* **YOUR OBJECTIVE**:
Scan the data, and whenever a line contains "assign", copy it.
(RECORDED DATA begins)
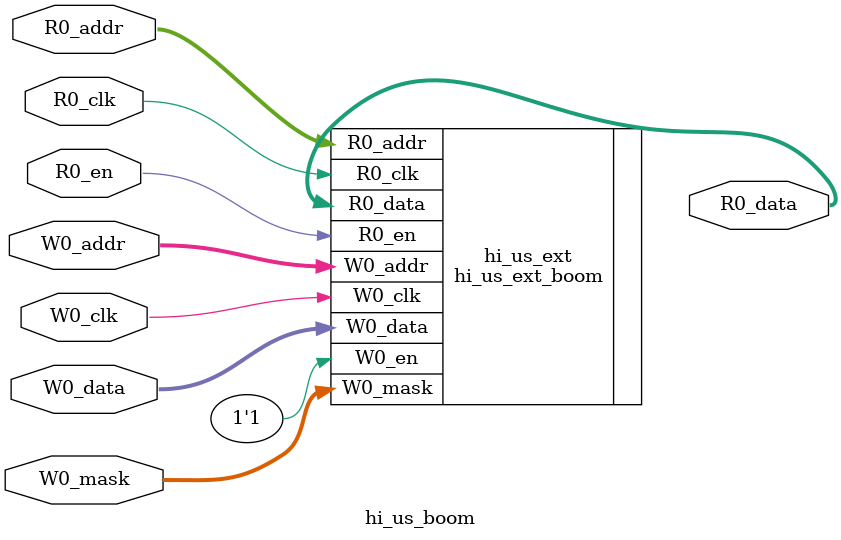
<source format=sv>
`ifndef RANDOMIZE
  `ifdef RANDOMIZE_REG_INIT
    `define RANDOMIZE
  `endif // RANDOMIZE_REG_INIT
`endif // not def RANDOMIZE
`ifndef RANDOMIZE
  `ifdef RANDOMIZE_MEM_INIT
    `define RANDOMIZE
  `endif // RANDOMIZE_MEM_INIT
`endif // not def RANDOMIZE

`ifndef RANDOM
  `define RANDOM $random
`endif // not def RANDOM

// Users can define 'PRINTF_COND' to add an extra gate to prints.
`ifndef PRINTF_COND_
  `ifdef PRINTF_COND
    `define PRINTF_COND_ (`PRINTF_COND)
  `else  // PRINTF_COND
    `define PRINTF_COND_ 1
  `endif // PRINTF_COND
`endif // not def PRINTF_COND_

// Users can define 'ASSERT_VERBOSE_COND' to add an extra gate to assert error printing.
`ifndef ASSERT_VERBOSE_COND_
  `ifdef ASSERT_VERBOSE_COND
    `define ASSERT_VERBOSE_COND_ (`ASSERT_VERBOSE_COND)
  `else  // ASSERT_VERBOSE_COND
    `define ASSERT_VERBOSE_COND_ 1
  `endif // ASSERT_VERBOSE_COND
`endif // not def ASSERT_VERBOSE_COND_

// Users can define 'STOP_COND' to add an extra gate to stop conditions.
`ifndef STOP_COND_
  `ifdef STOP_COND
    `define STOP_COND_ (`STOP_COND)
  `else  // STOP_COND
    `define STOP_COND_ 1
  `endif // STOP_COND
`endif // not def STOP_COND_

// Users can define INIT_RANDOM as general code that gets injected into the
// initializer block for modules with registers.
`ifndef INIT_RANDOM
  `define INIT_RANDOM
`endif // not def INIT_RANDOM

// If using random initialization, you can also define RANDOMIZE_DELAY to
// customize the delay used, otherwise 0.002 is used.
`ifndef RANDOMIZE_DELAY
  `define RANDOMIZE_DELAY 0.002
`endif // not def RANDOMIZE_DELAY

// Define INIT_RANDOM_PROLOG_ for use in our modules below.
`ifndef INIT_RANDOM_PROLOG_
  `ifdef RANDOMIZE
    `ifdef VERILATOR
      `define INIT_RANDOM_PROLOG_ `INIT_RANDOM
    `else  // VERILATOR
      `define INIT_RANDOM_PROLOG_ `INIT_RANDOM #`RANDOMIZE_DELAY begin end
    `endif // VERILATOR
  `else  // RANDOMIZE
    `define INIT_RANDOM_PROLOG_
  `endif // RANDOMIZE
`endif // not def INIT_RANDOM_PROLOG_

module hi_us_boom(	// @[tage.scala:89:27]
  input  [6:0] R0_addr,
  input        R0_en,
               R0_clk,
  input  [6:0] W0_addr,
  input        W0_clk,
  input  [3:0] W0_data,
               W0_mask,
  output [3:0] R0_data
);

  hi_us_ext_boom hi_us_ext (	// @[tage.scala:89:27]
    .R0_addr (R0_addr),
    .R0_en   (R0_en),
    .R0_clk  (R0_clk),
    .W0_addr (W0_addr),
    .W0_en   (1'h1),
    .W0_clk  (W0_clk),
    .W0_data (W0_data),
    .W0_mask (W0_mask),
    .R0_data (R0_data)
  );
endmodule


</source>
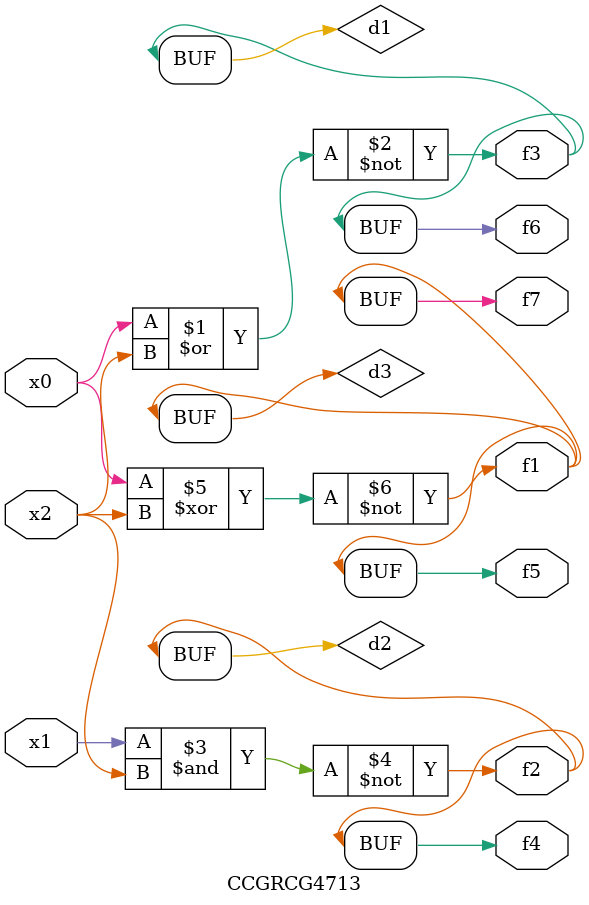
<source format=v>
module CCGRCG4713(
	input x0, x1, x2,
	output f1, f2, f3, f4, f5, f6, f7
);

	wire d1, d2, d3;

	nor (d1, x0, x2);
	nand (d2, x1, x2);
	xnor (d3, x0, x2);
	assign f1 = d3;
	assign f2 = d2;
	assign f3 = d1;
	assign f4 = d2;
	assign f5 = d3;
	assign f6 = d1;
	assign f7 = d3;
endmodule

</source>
(RECORDED DATA ends)
* **TASK SOLUTION**:
	assign f1 = d3;
	assign f2 = d2;
	assign f3 = d1;
	assign f4 = d2;
	assign f5 = d3;
	assign f6 = d1;
	assign f7 = d3;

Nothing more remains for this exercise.